Gamma-glutamyl transferase deficiency results in lung oxidant stress in normoxia

gamma-Glutamyl transferase (GGT) is critical to glutathione homeostasis by providing substrates for glutathione synthesis. We hypothesized that loss of GGT would cause oxidant stress in the lung. We compared the lungs of GGT(enu1) mice, a genetic model of GGT deficiency, with normal mice in normoxia to study this hypothesis. We found GGT promoter 3 (P3) alone expressed in normal lung but GGT P3 plus P1, an oxidant-inducible GGT promoter, in GGT(enu1) lung.
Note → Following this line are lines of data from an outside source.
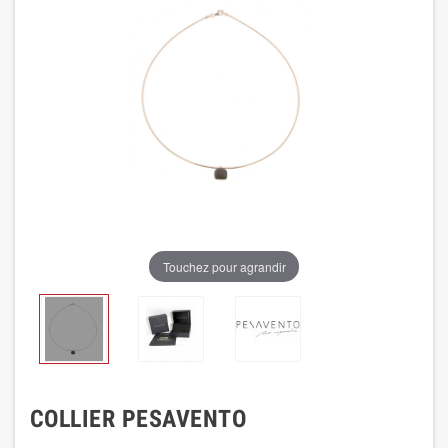
Touchez pour agrandir
COLLIER PESAVENTO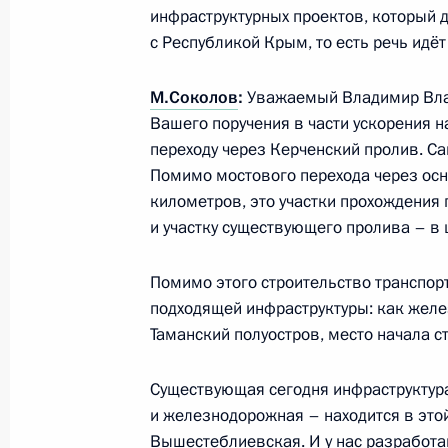
инфраструктурных проектов, который 
29 сентября 2014 года, понедельн
с Республикой Крым, то есть речь идёт
Выступление на встрече глав госуда
М.Соколов
:
Уважаемый Владимир Влад
Каспийского саммита в расширенн
Вашего поручения в части ускорения н
29 сентября 2014 года, 15:30
Астрахань
переходу через Керченский пролив. Са
Помимо мостового перехода через осн
километров, это участки прохождения п
и участку существующего пролива – в 
Выступление на встрече глав госуда
Каспийского саммита в узком сост
Помимо этого строительство транспор
29 сентября 2014 года, 14:00
Астрахань
подходящей инфраструктуры: как желе
Таманский полуостров, место начала с
23 сентября 2014 года, вторник
Существующая сегодня инфраструктура
и железнодорожная – находится в этой
Совещание о развитии портов Азо
Вышестеблиевская. И у нас разработа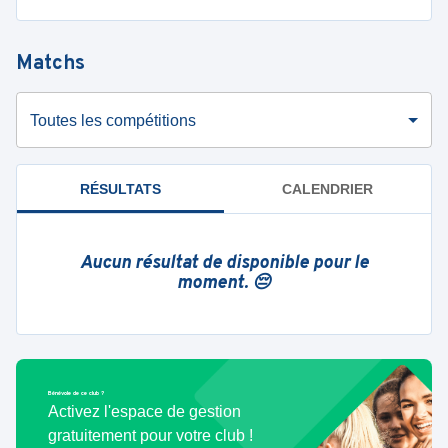
Matchs
Toutes les compétitions
RÉSULTATS
CALENDRIER
Aucun résultat de disponible pour le
moment. 😔
Bénévole de ce club ?
Activez l'espace de gestion
gratuitement pour votre club !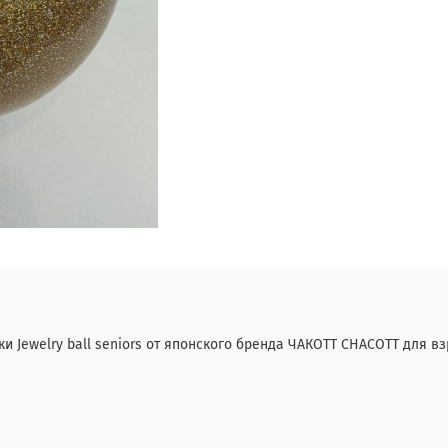
Jewelry ball seniors от японского бренда ЧАКОТТ CHACOTT для вз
Glutathione content was barely decreased in GGT(enu1) lung homogenate and elevated nearly twofold in epithelial lining fluid, but the fraction of oxidized glutathione was increased three- and fourfold, respectively. Glutathione content in GGT(enu1) alveolar macrophages was decreased nearly sixfold, and the oxidized glutathione fraction was increased sevenfold. Immunohistochemical studies showed glutathione deficiency together with an intense signal for 3-nitrotyrosine in nonciliated bronchiolar epithelial (Clara) cells and expression of heme oxygenase-1 in the vasculature only in GGT(enu1) lung. When GGT(enu1) mice were exposed to hyperoxia, survival was decreased by 25% from control because of accelerated formation of vascular pulmonary edema, widespread oxidant stress in the epithelium, diffuse depletion of glutathione, and severe bronchiolar cellular injury. These data indicate a critical role for GGT in lung glutathione homeostasis and antioxidant defense in normoxia and hyperoxia.